Para o médico otorrinolaringologista e coordenador de residência do Hospital Universitário Cajuru de Curitiba (PR), Marco César, o estado emocional tem um papel importante na qualidade do sono. Outros fatores que também podem impactar o momento de dormir são: a má alimentação, o uso de bebidas alcoólicas e os distúrbios metabólicos, como alterações hormonais. Estudos já mostram que a qualidade da alimentação e a moderação no consumo de álcool foram justamente dois hábitos que mudaram durante a pandemia.

“Quando pensamos em um corpo saudável precisamos pensar em três grandes pilares: o primeiro é a alimentação saudável, o segundo é atividade física e, por fim, o descanso. Então, o sono é o momento de recuperação do organismo, com a eliminação de alguns hormônios que permitem a regeneração dos grupos musculares. E no sono profundo descansamos nossa mente e recuperamos nosso estado emocional”, afirma o médico. Insônia, ronco, apneia do sono, narcolepsia, sonambulismo e síndrome das pernas inquietas são alguns dos distúrbios de sono mais comuns entre a população.

Sentimentos de nervosismo, ansiedade, tensão e dificuldade no relaxamento são apontados como os principais impactos provocados pela pandemia. Além disso, a maior exposição às telas de computadores e celulares, devido à necessidade de adaptação do trabalho ao modelo remoto, também pode ser um dos causadores do crescimento de relatos de noites mal dormidas. “O celular, a televisão, os tablets acabaram se tornando uma extensão do nosso próprio corpo.
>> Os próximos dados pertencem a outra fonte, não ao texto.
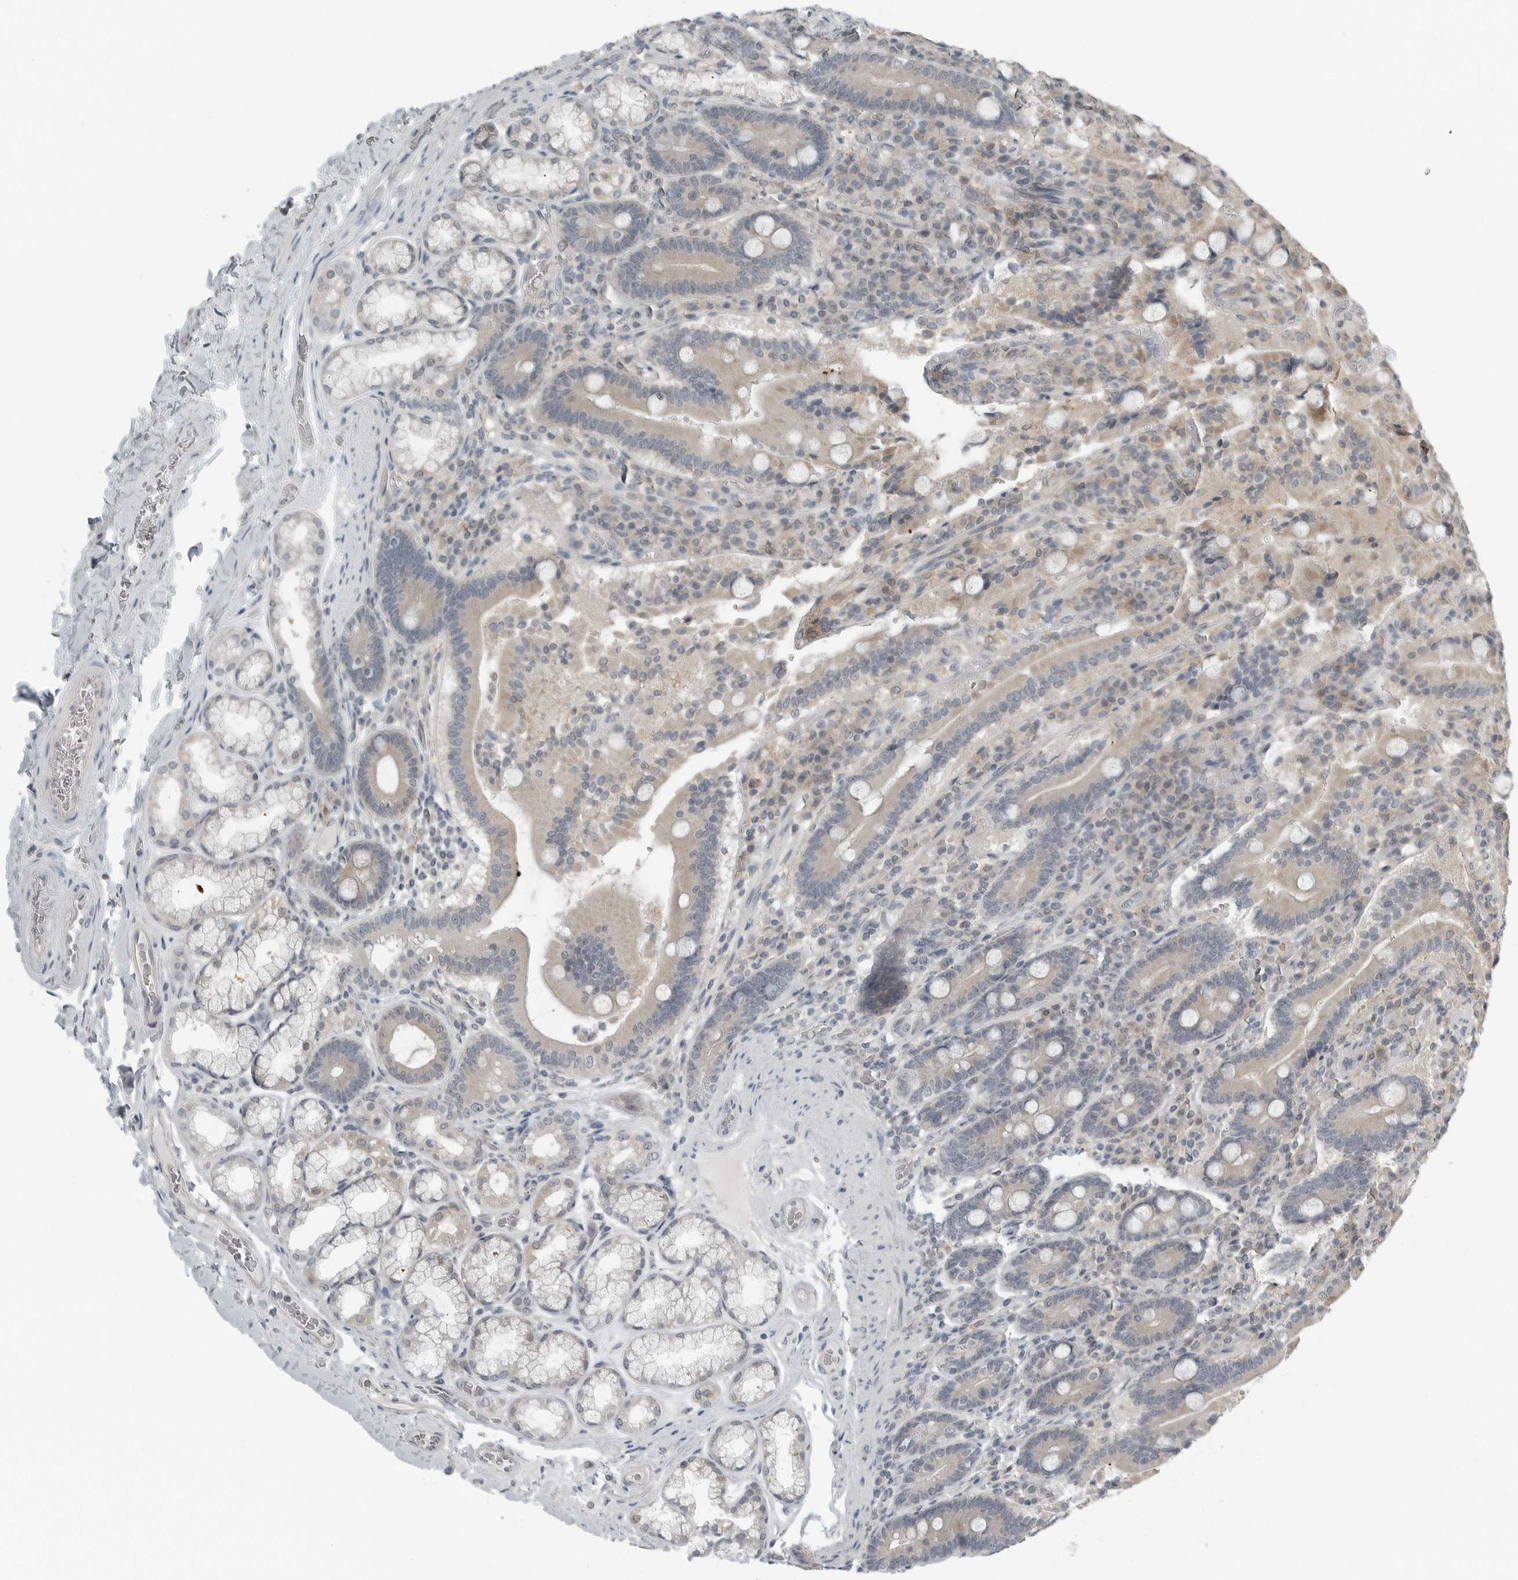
{"staining": {"intensity": "weak", "quantity": ">75%", "location": "cytoplasmic/membranous"}, "tissue": "duodenum", "cell_type": "Glandular cells", "image_type": "normal", "snomed": [{"axis": "morphology", "description": "Normal tissue, NOS"}, {"axis": "topography", "description": "Duodenum"}], "caption": "IHC image of unremarkable duodenum stained for a protein (brown), which shows low levels of weak cytoplasmic/membranous staining in about >75% of glandular cells.", "gene": "ENSG00000286112", "patient": {"sex": "female", "age": 62}}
A luz azul emitida pelos aparelhos acaba inibindo a eliminação da melatonina, que é o hormônio liberado para induzir e manter o sono”, enfatiza.

Outro problema que deve ser levado em conta diz respeito aos distúrbios do sono e outros agravantes que eles podem acarretar. “Esses problemas do sono podem acabar levando a doenças degenerativas do sistema nervoso central. O paciente pode começar com alterações de memórias, distúrbios de relacionamentos e de comportamento, com crises de ira, por exemplo”, afirma o otorrinolaringologista.

Saúde mental

Para melhorar a qualidade de sono, o psicólogo do Hospital Universitário Cajuru, Sidnei Evangelista aposta no fortalecimento da saúde mental. “É o estado de bem estar que faz o indivíduo conseguir ser produtivo, realizar as suas habilidades e se recuperar do estresse causado pela rotina. Agora, na pandemia, é importante se atentar ainda mais a isso. A procura de um profissional de saúde que possa escutar e sugerir pontos importantes de análise que irão aliviar de certa forma a tensão, ou minimizar os danos, é fundamental”, explica.
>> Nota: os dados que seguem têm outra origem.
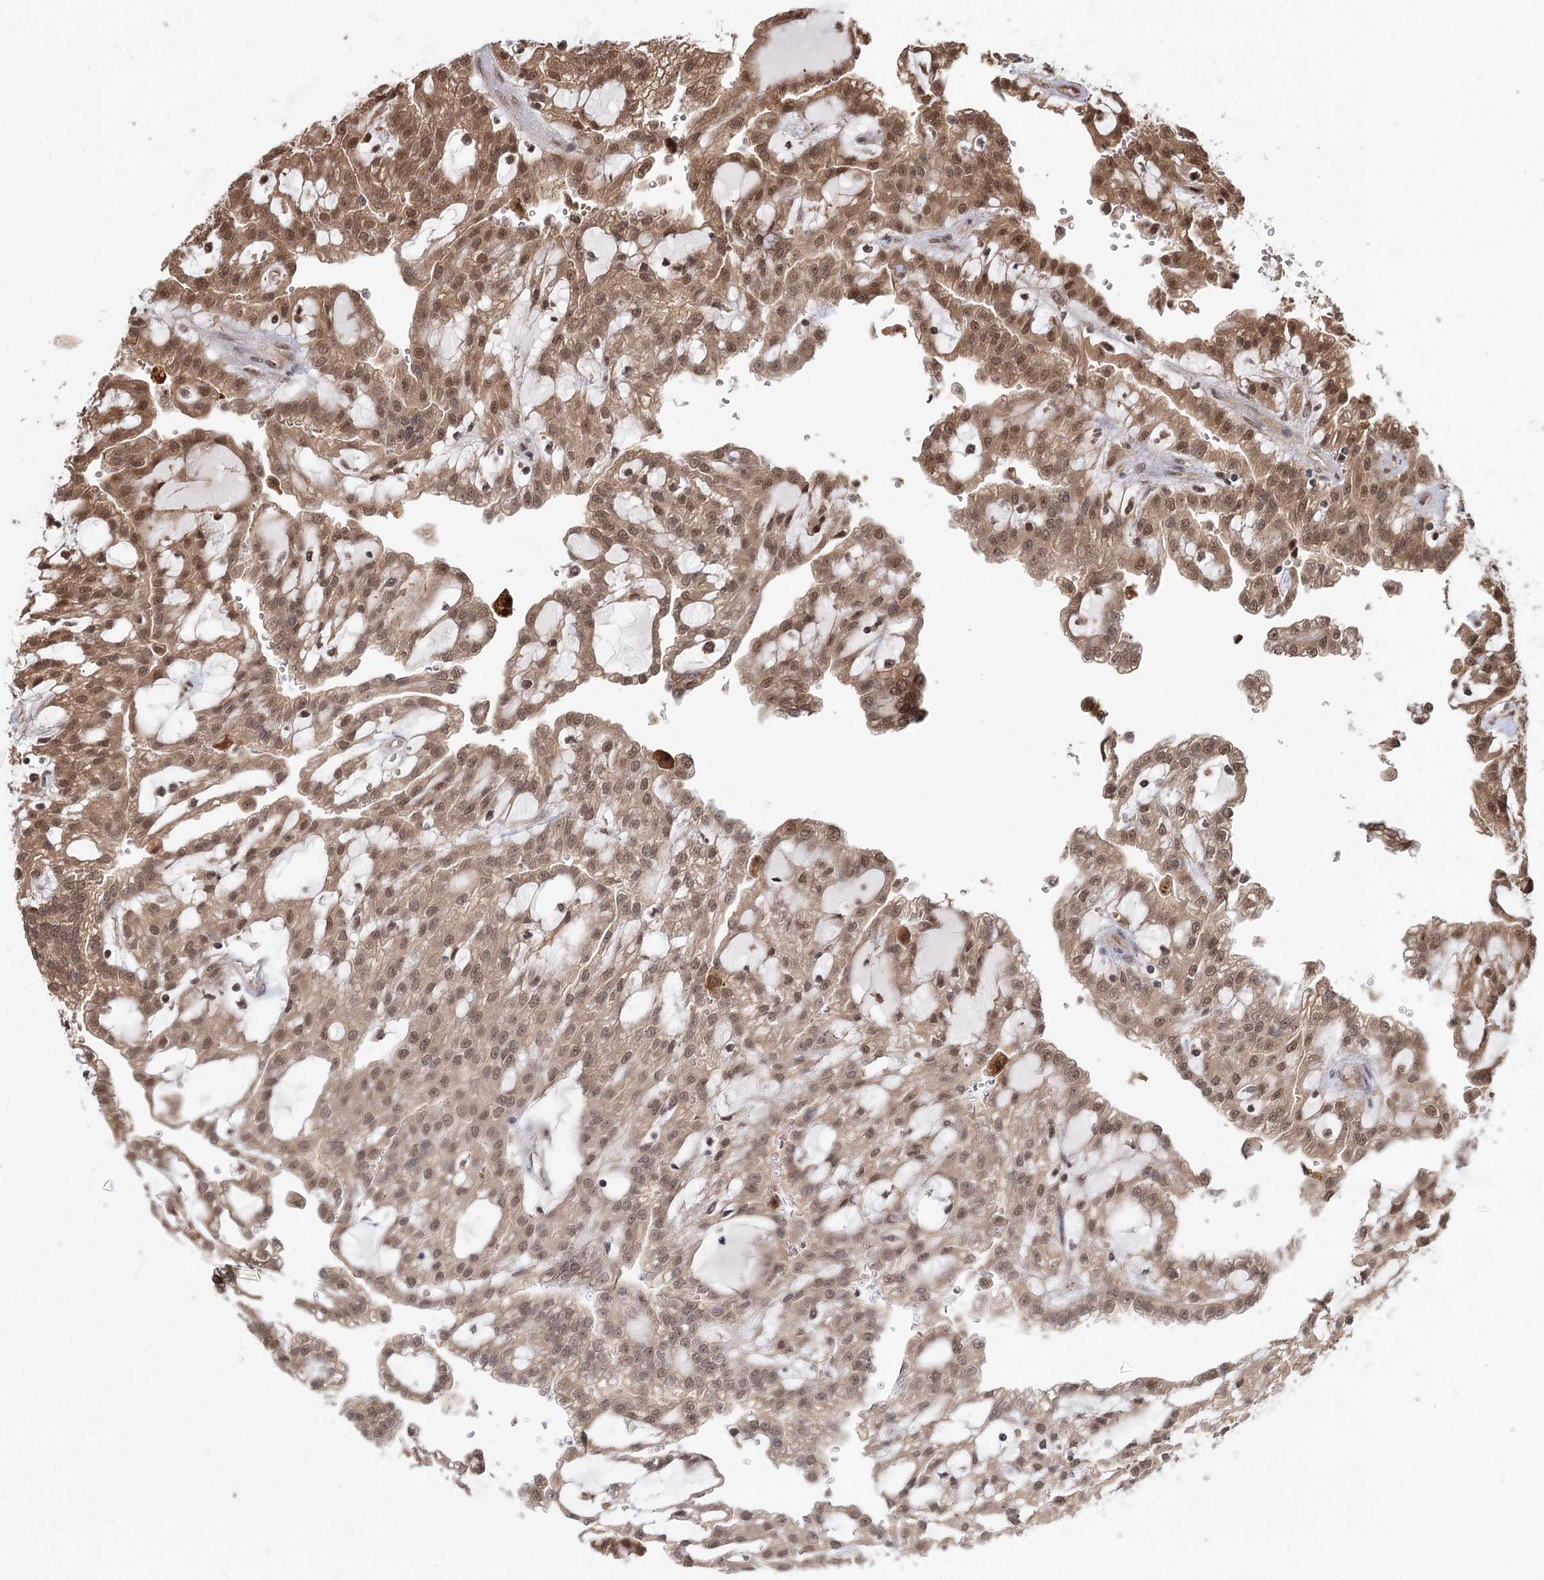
{"staining": {"intensity": "weak", "quantity": ">75%", "location": "cytoplasmic/membranous,nuclear"}, "tissue": "renal cancer", "cell_type": "Tumor cells", "image_type": "cancer", "snomed": [{"axis": "morphology", "description": "Adenocarcinoma, NOS"}, {"axis": "topography", "description": "Kidney"}], "caption": "High-magnification brightfield microscopy of renal adenocarcinoma stained with DAB (brown) and counterstained with hematoxylin (blue). tumor cells exhibit weak cytoplasmic/membranous and nuclear expression is appreciated in about>75% of cells. (DAB IHC, brown staining for protein, blue staining for nuclei).", "gene": "N6AMT1", "patient": {"sex": "male", "age": 63}}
Esse acompanhamento profissional também é destacado pelo médico Marco César para evitar casos de automedicação e receber as orientações indicadas a cada pessoa. “Dentro da possibilidade de cada um, é necessário tentar manter uma alimentação mais saudável, fazer algum tipo de atividade física, dando preferência às atividades matinais, e evitar bebidas alcoólicas perto do horário de dormir”. A moderação também vale no que se refere aos perigos das telas de celulares, computadores e televisões. “Nunca leve o celular, nem assista à televisão na cama. O seu corpo tem que entender que ao se deitar, você vai dormir”. O especialista ainda alerta que, se mesmo seguindo essas orientações, os distúrbios do sono persistirem, é essencial procurar ajuda médica.